→ Extracted data:
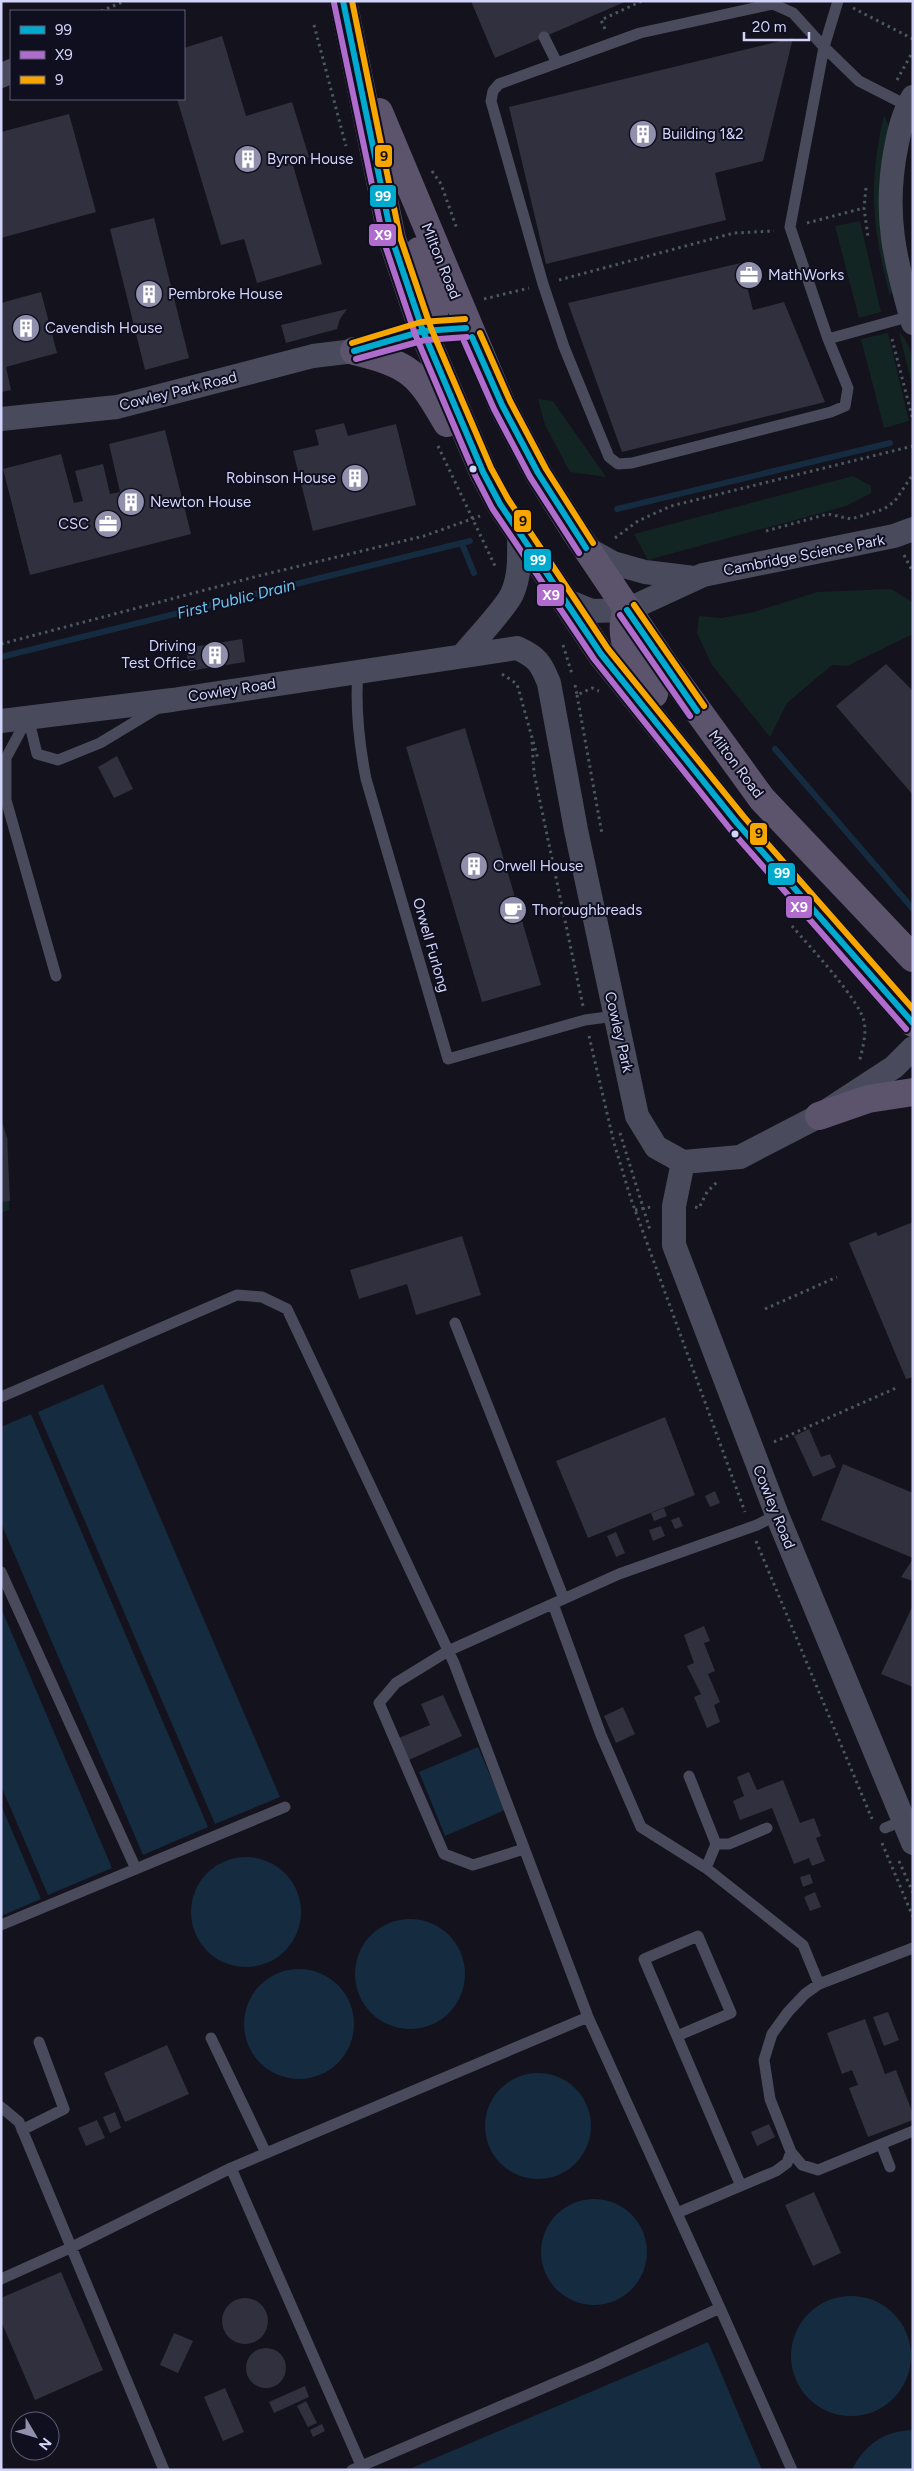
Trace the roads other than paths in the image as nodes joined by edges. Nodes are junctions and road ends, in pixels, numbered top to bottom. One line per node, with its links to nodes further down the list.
1 (343, 1): 5 (main road, Milton Road)
2 (838, 1): 4 (lane)
3 (544, 37): 6 (lane)
4 (824, 47): 6 (lane); 7 (lane); 13 (lane)
5 (357, 60): 8 (main road, Milton Road); 9 (main road, Milton Road)
6 (557, 63): 13 (lane)
7 (910, 102): 10 (street)
8 (404, 172): 11 (main road, Milton Road); 12 (main road)
9 (409, 289): 12 (main road, Milton Road); 14 (street)
10 (912, 320): 13 (lane)
11 (468, 328): 12 (street, Cowley Park Road); 20 (main road, Milton Road)
12 (423, 331): 14 (street, Cowley Park Road); 17 (main road, Milton Road)
13 (828, 339)
14 (387, 342): 15 (street, Cowley Park Road)
15 (354, 351): 16 (street, Cowley Park Road); 17 (main road)
16 (1, 419)
17 (483, 472): 19 (main road, Milton Road)
18 (913, 530): 21 (street, Cambridge Science Park)
19 (519, 532): 22 (main road, Milton Road); 25 (street)
20 (597, 543): 21 (street, Cambridge Science Park); 23 (main road, Milton Road)
21 (694, 578): 23 (street, Cambridge Science Park)
22 (566, 600): 23 (street, Cambridge Science Park); 30 (main road, Milton Road)
23 (627, 610): 30 (main road); 31 (main road, Milton Road)
24 (506, 648): 25 (street, Cowley Road); 33 (street, Cowley Park)
25 (463, 655): 26 (street, Cowley Road)
26 (358, 671): 27 (street, Cowley Road); 33 (lane, Orwell Furlong)
27 (172, 700): 28 (street, Cowley Road); 28 (lane)
28 (28, 717): 29 (street, Cowley Road); 32 (lane)
29 (1, 721)
30 (738, 823): 34 (main road, Milton Road)
31 (913, 958)
32 (56, 976)
33 (615, 1016): 38 (street, Cowley Park)
34 (913, 1023)
35 (913, 1048): 37 (street)
36 (913, 1092): 37 (main road)
37 (819, 1116): 38 (street)
38 (684, 1162): 41 (street, Cowley Road)
39 (455, 1323): 43 (lane)
40 (1, 1397): 45 (lane)
41 (777, 1515): 43 (lane); 48 (street, Cowley Road)
42 (1, 1572): 54 (lane)
43 (564, 1599): 44 (lane)
44 (553, 1604): 45 (lane); 53 (lane)
45 (448, 1651): 52 (lane); 52 (lane)
46 (689, 1776): 51 (lane)
47 (285, 1808): 54 (lane)
48 (900, 1822): 50 (street, Cowley Road)
49 (767, 1828): 51 (lane)
50 (913, 1843)
51 (716, 1844): 53 (lane)
52 (524, 1849): 58 (lane)
53 (706, 1868): 57 (lane)
54 (136, 1869): 55 (lane)
55 (1, 1925)
56 (913, 1948): 57 (lane)
57 (819, 1984): 66 (lane)
58 (588, 2017): 67 (lane); 71 (lane)
59 (677, 2036): 59 (lane); 70 (lane)
60 (211, 2038): 67 (lane)
61 (39, 2042): 63 (lane)
62 (1, 2107): 63 (lane)
63 (22, 2130): 72 (lane)
64 (913, 2131): 65 (lane)
65 (881, 2144): 66 (lane); 68 (lane)
66 (791, 2152): 70 (lane)
67 (266, 2153): 69 (lane)
68 (890, 2167)
69 (232, 2168): 72 (lane); 75 (lane)
70 (741, 2186): 71 (lane)
71 (677, 2213): 74 (lane)
72 (70, 2248): 73 (lane); 76 (lane)
73 (1, 2280)
74 (720, 2308): 75 (lane); 77 (lane)
75 (357, 2467)
76 (164, 2470)
77 (792, 2470)

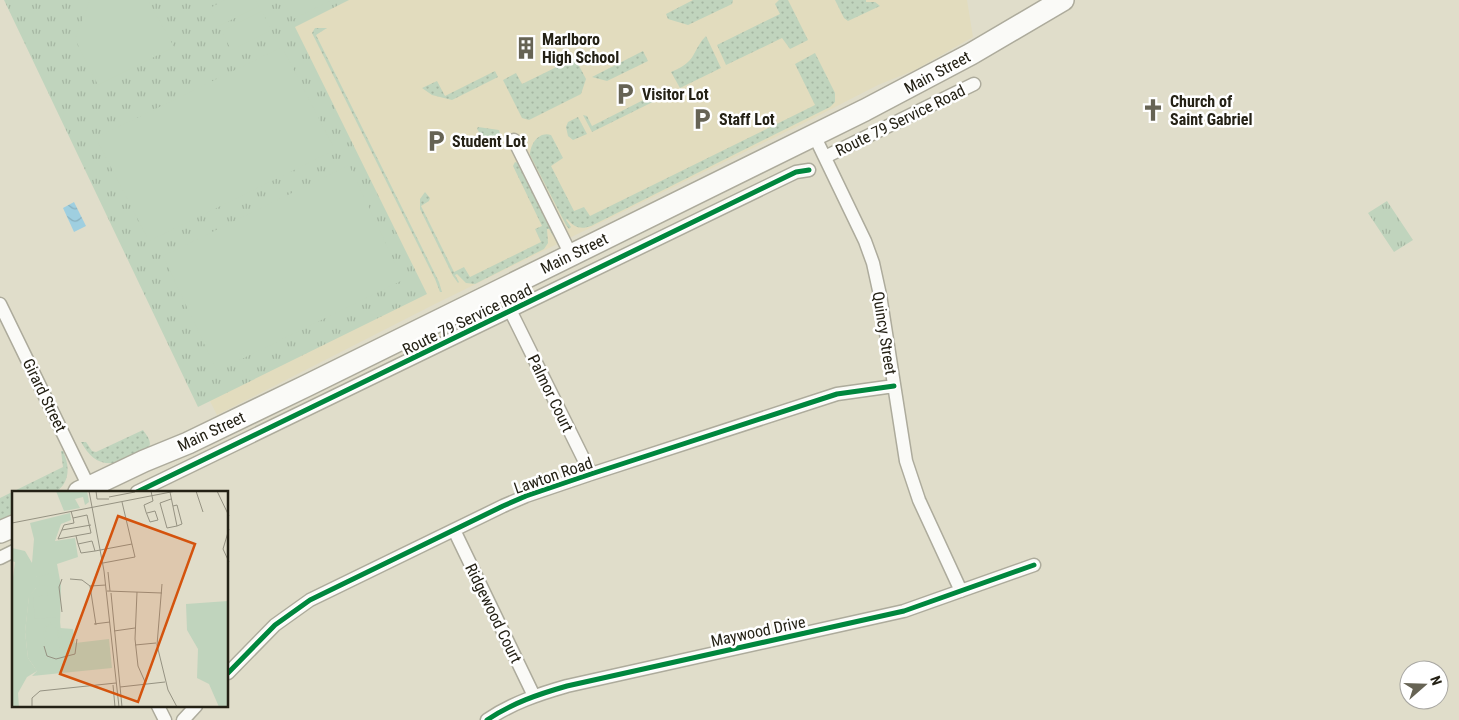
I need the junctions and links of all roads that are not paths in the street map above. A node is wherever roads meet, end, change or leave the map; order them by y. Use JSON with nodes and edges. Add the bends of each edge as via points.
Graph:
{"nodes":[{"id":1,"x":1063,"y":0,"type":"edge"},
{"id":2,"x":974,"y":84,"type":"dead end"},
{"id":3,"x":814,"y":135,"type":"junction"},
{"id":4,"x":514,"y":140,"type":"dead end"},
{"id":5,"x":825,"y":157,"type":"junction"},
{"id":6,"x":810,"y":170,"type":"dead end"},
{"id":7,"x":571,"y":255,"type":"junction"},
{"id":8,"x":0,"y":304,"type":"edge"},
{"id":9,"x":511,"y":312,"type":"junction"},
{"id":10,"x":894,"y":386,"type":"junction"},
{"id":11,"x":591,"y":474,"type":"junction"},
{"id":12,"x":84,"y":490,"type":"edge"},
{"id":13,"x":139,"y":491,"type":"edge"},
{"id":14,"x":12,"y":527,"type":"edge"},
{"id":15,"x":454,"y":530,"type":"junction"},
{"id":16,"x":0,"y":532,"type":"edge"},
{"id":17,"x":12,"y":552,"type":"edge"},
{"id":18,"x":0,"y":558,"type":"edge"},
{"id":19,"x":1034,"y":565,"type":"dead end"},
{"id":20,"x":961,"y":591,"type":"junction"},
{"id":21,"x":229,"y":672,"type":"edge"},
{"id":22,"x":534,"y":696,"type":"junction"},
{"id":23,"x":159,"y":708,"type":"edge"},
{"id":24,"x":194,"y":708,"type":"edge"},
{"id":25,"x":165,"y":720,"type":"edge"},
{"id":26,"x":183,"y":720,"type":"edge"},
{"id":27,"x":487,"y":720,"type":"edge"}],
"edges":[{"from":1,"to":3,"type":"main road","name":"Main Street","via":[[972,54]]},
{"from":2,"to":5,"type":"street","name":"Route 79 Service Road"},
{"from":3,"to":5,"type":"street","name":"Quincy Street"},
{"from":3,"to":7,"type":"main road","name":"Main Street"},
{"from":4,"to":7,"type":"street"},
{"from":5,"to":10,"type":"street","name":"Quincy Street","via":[[873,263]]},
{"from":6,"to":9,"type":"street","name":"Route 79 Service Road","via":[[796,172]]},
{"from":7,"to":12,"type":"main road","name":"Main Street","via":[[196,439]]},
{"from":8,"to":12,"type":"street","name":"Girard Street"},
{"from":9,"to":11,"type":"street","name":"Palmor Court"},
{"from":9,"to":13,"type":"street","name":"Route 79 Service Road"},
{"from":10,"to":11,"type":"street","name":"Lawton Road","via":[[837,394]]},
{"from":10,"to":20,"type":"street","name":"Quincy Street","via":[[912,482]]},
{"from":11,"to":15,"type":"street","name":"Lawton Road","via":[[526,496]]},
{"from":14,"to":16,"type":"main road"},
{"from":15,"to":21,"type":"street","name":"Lawton Road","via":[[310,600],[275,624]]},
{"from":15,"to":22,"type":"street","name":"Ridgewood Court"},
{"from":17,"to":18,"type":"street"},
{"from":19,"to":20,"type":"street","name":"Maywood Drive"},
{"from":20,"to":22,"type":"street","name":"Maywood Drive","via":[[904,611]]},
{"from":22,"to":27,"type":"street","name":"Maywood Drive"},
{"from":23,"to":25,"type":"street"},
{"from":24,"to":26,"type":"street"}]}
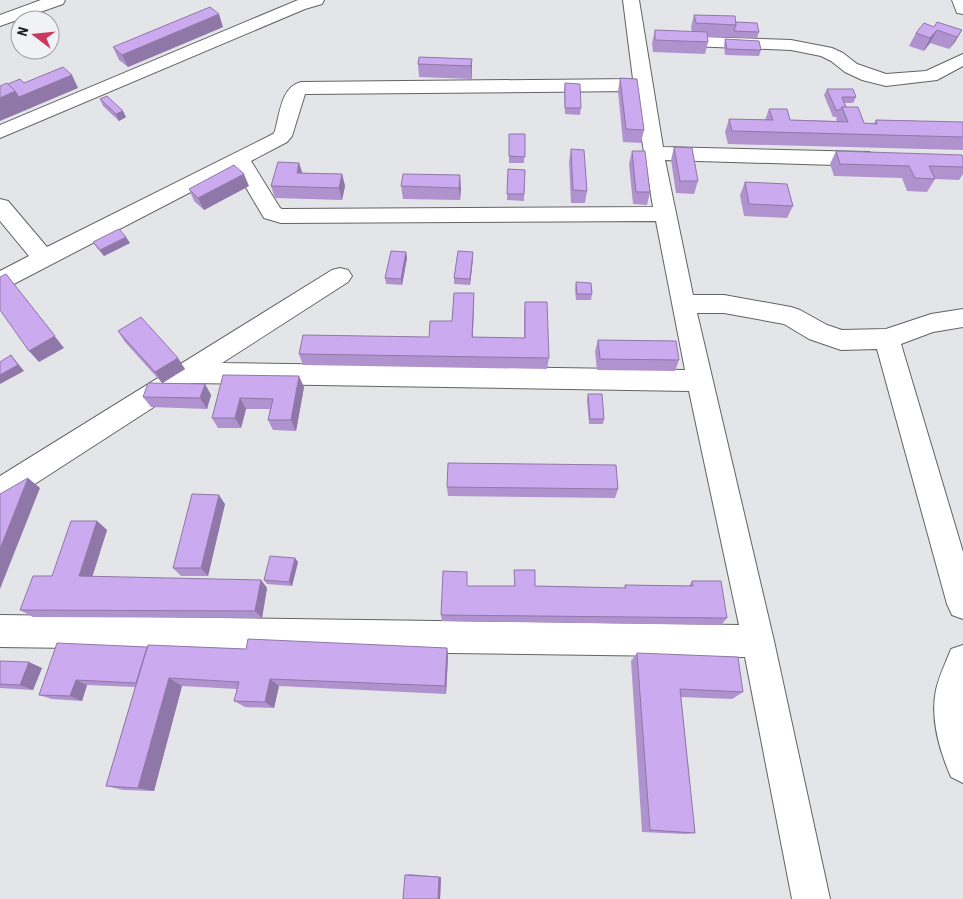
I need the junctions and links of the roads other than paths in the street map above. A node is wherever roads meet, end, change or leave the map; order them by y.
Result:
1 (316, 0) edge
2 (631, 0) edge
3 (960, 0) edge
4 (46, 2) edge
5 (963, 9) edge
6 (0, 21) edge
7 (636, 40) junction
8 (963, 59) edge
9 (642, 85) junction
10 (0, 132) edge
11 (655, 153) junction
12 (239, 159) junction
13 (884, 160) edge
14 (0, 206) edge
15 (665, 214) junction
16 (43, 258) junction
17 (340, 276) dead end
18 (0, 281) edge
19 (684, 304) junction
20 (963, 318) edge
21 (886, 339) junction
22 (186, 372) junction
23 (701, 381) junction
24 (0, 491) edge
25 (963, 604) edge
26 (0, 631) edge
27 (758, 641) junction
28 (963, 661) edge
29 (963, 765) edge
30 (811, 899) edge

1 - 10 street
2 - 7 street
3 - 5 street
4 - 6 street
7 - 8 street
7 - 9 street
9 - 11 street
9 - 12 street
11 - 13 street
11 - 15 street
12 - 15 street
12 - 16 street
14 - 16 street
15 - 19 street
16 - 18 street
17 - 22 street
19 - 21 street
19 - 23 street
20 - 21 street
21 - 25 street
22 - 23 street
22 - 24 street
23 - 27 street
26 - 27 street
27 - 30 street
28 - 29 street

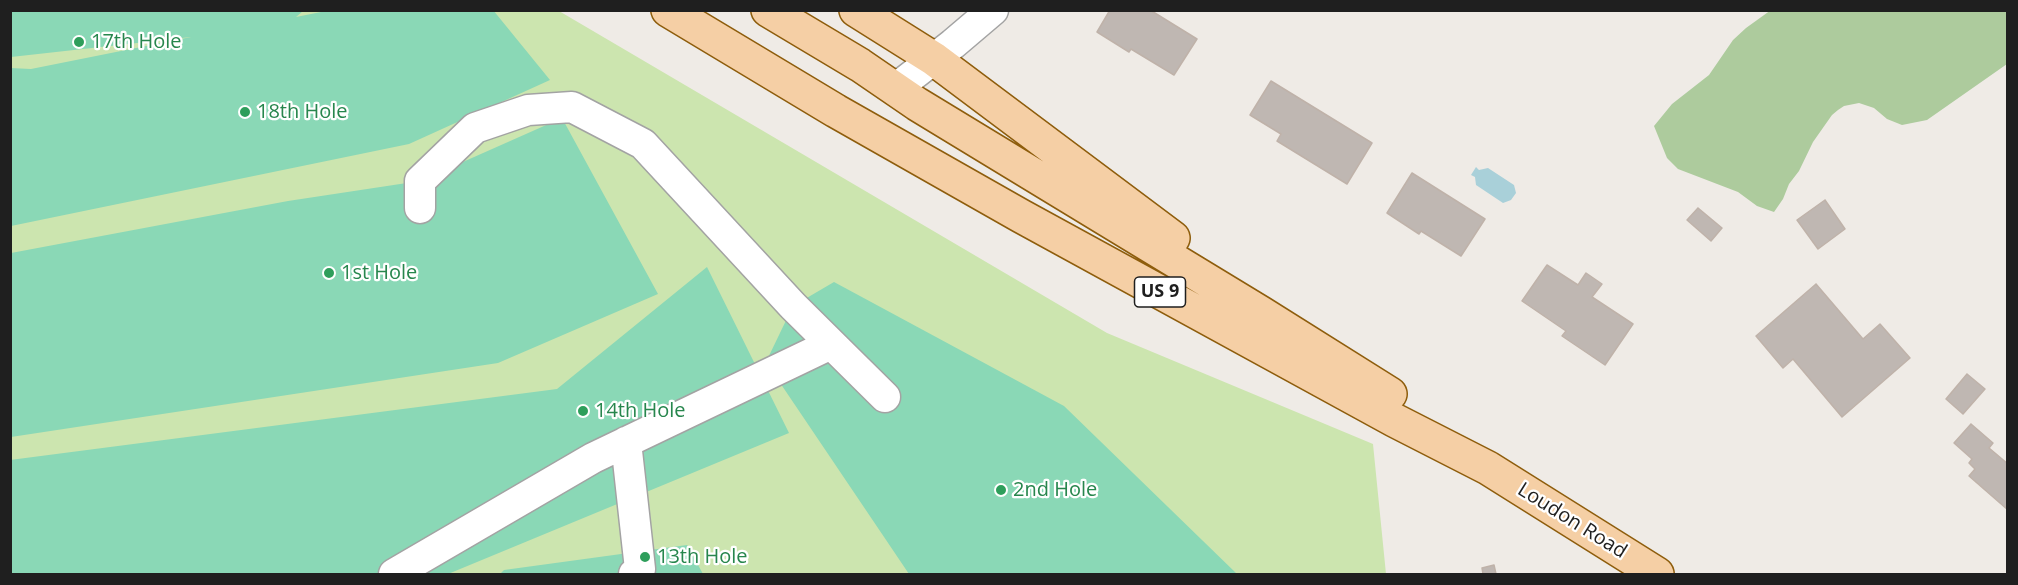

→ Exercise goal:
Reproduce word for word the lines from the line with "I need the junctions and links of the" to the end of the entries above, both included, but leave the pictures out.

→ Expected answer:
I need the junctions and links of the roads other than paths in the street map above. A node is wherever roads meet, end, change or leave the map; order them by y.
Result:
1 (316, 0) edge
2 (631, 0) edge
3 (960, 0) edge
4 (46, 2) edge
5 (963, 9) edge
6 (0, 21) edge
7 (636, 40) junction
8 (963, 59) edge
9 (642, 85) junction
10 (0, 132) edge
11 (655, 153) junction
12 (239, 159) junction
13 (884, 160) edge
14 (0, 206) edge
15 (665, 214) junction
16 (43, 258) junction
17 (340, 276) dead end
18 (0, 281) edge
19 (684, 304) junction
20 (963, 318) edge
21 (886, 339) junction
22 (186, 372) junction
23 (701, 381) junction
24 (0, 491) edge
25 (963, 604) edge
26 (0, 631) edge
27 (758, 641) junction
28 (963, 661) edge
29 (963, 765) edge
30 (811, 899) edge

1 - 10 street
2 - 7 street
3 - 5 street
4 - 6 street
7 - 8 street
7 - 9 street
9 - 11 street
9 - 12 street
11 - 13 street
11 - 15 street
12 - 15 street
12 - 16 street
14 - 16 street
15 - 19 street
16 - 18 street
17 - 22 street
19 - 21 street
19 - 23 street
20 - 21 street
21 - 25 street
22 - 23 street
22 - 24 street
23 - 27 street
26 - 27 street
27 - 30 street
28 - 29 street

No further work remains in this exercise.